(Your assignment):
Nothing but the lines from the one containing "抱主らしい男は既にその事を知" through the end of the material should be restated, and each exactly.

(Extracted information):
○ ○ ○ ○
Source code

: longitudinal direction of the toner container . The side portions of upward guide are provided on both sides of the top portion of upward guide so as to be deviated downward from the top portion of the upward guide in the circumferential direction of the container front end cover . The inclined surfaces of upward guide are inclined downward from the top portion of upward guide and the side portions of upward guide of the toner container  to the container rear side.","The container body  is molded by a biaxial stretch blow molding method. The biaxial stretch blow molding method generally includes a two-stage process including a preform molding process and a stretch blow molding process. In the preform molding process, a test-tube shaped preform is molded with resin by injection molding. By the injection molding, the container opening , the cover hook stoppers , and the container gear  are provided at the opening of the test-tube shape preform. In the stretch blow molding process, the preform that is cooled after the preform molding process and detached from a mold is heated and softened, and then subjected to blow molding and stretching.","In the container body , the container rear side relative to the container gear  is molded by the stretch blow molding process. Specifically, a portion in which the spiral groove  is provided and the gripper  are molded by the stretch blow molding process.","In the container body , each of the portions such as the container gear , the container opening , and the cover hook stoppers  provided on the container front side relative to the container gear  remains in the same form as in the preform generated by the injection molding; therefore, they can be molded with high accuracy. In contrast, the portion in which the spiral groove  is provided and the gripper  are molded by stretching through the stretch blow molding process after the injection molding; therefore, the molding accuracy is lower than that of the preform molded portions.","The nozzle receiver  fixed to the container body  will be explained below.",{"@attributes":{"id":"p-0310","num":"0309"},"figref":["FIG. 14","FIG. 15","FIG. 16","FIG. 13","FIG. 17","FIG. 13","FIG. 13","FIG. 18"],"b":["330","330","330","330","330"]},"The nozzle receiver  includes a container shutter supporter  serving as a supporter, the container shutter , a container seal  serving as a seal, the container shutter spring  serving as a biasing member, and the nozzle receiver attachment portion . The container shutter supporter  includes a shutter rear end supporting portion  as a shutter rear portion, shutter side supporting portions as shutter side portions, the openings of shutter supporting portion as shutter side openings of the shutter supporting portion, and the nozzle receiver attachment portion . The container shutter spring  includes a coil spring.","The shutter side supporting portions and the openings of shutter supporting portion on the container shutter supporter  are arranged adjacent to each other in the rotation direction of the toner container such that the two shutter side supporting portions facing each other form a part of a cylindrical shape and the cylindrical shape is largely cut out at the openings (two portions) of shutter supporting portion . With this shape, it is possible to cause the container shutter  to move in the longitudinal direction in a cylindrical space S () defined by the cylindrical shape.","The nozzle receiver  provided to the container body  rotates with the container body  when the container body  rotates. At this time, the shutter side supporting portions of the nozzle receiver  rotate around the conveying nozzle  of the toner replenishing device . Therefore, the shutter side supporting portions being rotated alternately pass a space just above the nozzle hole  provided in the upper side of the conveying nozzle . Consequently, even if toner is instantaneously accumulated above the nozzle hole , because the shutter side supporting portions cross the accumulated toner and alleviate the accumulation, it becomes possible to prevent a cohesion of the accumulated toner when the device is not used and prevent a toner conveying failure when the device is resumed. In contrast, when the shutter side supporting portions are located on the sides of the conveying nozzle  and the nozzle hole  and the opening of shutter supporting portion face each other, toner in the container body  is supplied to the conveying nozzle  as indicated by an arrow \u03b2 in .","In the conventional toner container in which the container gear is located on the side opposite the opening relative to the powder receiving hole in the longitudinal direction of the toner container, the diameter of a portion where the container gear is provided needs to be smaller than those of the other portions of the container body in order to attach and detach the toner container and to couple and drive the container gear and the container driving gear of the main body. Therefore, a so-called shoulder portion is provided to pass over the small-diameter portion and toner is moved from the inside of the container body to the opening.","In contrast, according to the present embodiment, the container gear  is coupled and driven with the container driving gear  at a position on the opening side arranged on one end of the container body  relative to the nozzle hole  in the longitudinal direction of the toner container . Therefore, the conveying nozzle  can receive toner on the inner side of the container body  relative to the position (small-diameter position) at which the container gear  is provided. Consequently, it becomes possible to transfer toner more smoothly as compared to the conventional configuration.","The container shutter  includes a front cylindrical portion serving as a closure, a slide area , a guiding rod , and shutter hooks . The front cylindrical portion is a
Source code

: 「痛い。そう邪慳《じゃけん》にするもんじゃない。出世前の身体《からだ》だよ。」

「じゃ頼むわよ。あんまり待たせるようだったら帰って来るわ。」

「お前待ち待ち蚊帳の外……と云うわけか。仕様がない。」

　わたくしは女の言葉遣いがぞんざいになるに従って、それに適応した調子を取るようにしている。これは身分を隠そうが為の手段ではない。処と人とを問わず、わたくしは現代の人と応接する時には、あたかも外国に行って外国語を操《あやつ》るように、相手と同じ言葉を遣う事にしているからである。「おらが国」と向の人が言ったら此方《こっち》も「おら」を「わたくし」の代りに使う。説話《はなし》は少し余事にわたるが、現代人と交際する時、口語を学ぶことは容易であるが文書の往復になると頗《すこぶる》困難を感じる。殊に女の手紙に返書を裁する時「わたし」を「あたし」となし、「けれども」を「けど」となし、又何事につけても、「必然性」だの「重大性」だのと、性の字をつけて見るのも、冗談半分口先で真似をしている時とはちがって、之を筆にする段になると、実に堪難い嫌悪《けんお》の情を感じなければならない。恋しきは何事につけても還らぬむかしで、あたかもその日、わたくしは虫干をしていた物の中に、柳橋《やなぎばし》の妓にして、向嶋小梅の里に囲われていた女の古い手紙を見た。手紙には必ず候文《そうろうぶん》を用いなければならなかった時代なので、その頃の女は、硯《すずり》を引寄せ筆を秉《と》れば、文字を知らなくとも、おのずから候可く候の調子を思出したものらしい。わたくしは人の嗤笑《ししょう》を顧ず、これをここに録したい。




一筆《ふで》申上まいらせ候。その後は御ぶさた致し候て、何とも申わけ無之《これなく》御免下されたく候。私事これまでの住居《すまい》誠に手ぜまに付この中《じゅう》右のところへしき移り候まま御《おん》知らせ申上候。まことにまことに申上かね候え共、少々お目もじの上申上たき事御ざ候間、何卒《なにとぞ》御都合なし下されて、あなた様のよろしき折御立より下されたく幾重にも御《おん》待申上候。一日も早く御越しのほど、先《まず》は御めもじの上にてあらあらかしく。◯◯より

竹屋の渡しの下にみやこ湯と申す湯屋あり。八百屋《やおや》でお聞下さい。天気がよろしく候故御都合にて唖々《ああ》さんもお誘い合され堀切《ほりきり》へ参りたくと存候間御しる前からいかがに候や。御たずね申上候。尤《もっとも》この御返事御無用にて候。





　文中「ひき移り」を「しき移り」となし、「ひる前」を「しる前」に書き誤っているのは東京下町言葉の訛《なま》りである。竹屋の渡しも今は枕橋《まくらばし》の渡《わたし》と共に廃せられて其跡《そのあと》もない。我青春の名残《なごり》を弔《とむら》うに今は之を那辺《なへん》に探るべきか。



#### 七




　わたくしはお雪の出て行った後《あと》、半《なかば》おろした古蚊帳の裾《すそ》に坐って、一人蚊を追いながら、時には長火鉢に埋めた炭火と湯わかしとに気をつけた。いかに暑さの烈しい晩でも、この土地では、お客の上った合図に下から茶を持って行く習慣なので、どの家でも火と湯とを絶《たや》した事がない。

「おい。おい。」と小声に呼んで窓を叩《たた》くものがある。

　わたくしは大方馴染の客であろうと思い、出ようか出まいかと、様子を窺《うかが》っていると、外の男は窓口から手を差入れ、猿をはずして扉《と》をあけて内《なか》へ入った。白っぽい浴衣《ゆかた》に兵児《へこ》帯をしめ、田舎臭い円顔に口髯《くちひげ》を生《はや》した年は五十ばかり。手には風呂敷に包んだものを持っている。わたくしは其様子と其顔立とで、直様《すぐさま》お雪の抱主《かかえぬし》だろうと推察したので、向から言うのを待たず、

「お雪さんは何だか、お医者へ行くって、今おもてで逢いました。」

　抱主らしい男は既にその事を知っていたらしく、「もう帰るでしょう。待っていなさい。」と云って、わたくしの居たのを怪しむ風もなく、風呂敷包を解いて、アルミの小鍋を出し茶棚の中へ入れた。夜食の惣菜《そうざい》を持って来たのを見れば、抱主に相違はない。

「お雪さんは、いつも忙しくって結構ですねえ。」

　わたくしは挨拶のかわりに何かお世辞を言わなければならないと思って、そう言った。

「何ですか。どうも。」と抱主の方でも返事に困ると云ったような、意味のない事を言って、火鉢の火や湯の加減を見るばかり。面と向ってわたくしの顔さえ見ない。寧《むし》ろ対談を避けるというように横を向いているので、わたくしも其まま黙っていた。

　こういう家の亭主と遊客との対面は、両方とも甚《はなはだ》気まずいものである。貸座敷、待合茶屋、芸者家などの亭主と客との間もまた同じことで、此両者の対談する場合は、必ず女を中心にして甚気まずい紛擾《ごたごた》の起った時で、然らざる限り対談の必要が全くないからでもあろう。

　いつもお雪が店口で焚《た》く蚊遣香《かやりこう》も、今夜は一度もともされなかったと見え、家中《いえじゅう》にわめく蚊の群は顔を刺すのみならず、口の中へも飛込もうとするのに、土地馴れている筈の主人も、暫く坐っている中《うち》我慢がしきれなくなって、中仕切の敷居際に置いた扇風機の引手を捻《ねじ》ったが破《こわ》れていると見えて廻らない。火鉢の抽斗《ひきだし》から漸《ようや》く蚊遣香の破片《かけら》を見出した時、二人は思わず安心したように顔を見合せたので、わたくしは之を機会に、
○ ○ ○ ○
(Response for this exercise):
　抱主らしい男は既にその事を知っていたらしく、「もう帰るでしょう。待っていなさい。」と云って、わたくしの居たのを怪しむ風もなく、風呂敷包を解いて、アルミの小鍋を出し茶棚の中へ入れた。夜食の惣菜《そうざい》を持って来たのを見れば、抱主に相違はない。

「お雪さんは、いつも忙しくって結構ですねえ。」

　わたくしは挨拶のかわりに何かお世辞を言わなければならないと思って、そう言った。

「何ですか。どうも。」と抱主の方でも返事に困ると云ったような、意味のない事を言って、火鉢の火や湯の加減を見るばかり。面と向ってわたくしの顔さえ見ない。寧《むし》ろ対談を避けるというように横を向いているので、わたくしも其まま黙っていた。

　こういう家の亭主と遊客との対面は、両方とも甚《はなはだ》気まずいものである。貸座敷、待合茶屋、芸者家などの亭主と客との間もまた同じことで、此両者の対談する場合は、必ず女を中心にして甚気まずい紛擾《ごたごた》の起った時で、然らざる限り対談の必要が全くないからでもあろう。

　いつもお雪が店口で焚《た》く蚊遣香《かやりこう》も、今夜は一度もともされなかったと見え、家中《いえじゅう》にわめく蚊の群は顔を刺すのみならず、口の中へも飛込もうとするのに、土地馴れている筈の主人も、暫く坐っている中《うち》我慢がしきれなくなって、中仕切の敷居際に置いた扇風機の引手を捻《ねじ》ったが破《こわ》れていると見えて廻らない。火鉢の抽斗《ひきだし》から漸《ようや》く蚊遣香の破片《かけら》を見出した時、二人は思わず安心したように顔を見合せたので、わたくしは之を機会に、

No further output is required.